• [Information supplied]
----

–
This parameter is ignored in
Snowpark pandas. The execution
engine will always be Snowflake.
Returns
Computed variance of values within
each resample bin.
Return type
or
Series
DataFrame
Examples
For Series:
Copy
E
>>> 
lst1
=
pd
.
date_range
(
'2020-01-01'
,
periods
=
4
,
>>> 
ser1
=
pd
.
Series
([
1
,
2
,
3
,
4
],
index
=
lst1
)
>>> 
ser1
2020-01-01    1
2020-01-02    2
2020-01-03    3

----

• [What is being asked]
Exact copies of all the records are to be printed.

• [Exercise response]
–
This parameter is ignored in
Snowpark pandas. The execution
engine will always be Snowflake.
Returns
Computed variance of values within
each resample bin.
Return type
or
Series
DataFrame
Examples
For Series:
Copy
E
>>> 
lst1
=
pd
.
date_range
(
'2020-01-01'
,
periods
=
4
,
>>> 
ser1
=
pd
.
Series
([
1
,
2
,
3
,
4
],
index
=
lst1
)
>>> 
ser1
2020-01-01    1
2020-01-02    2
2020-01-03    3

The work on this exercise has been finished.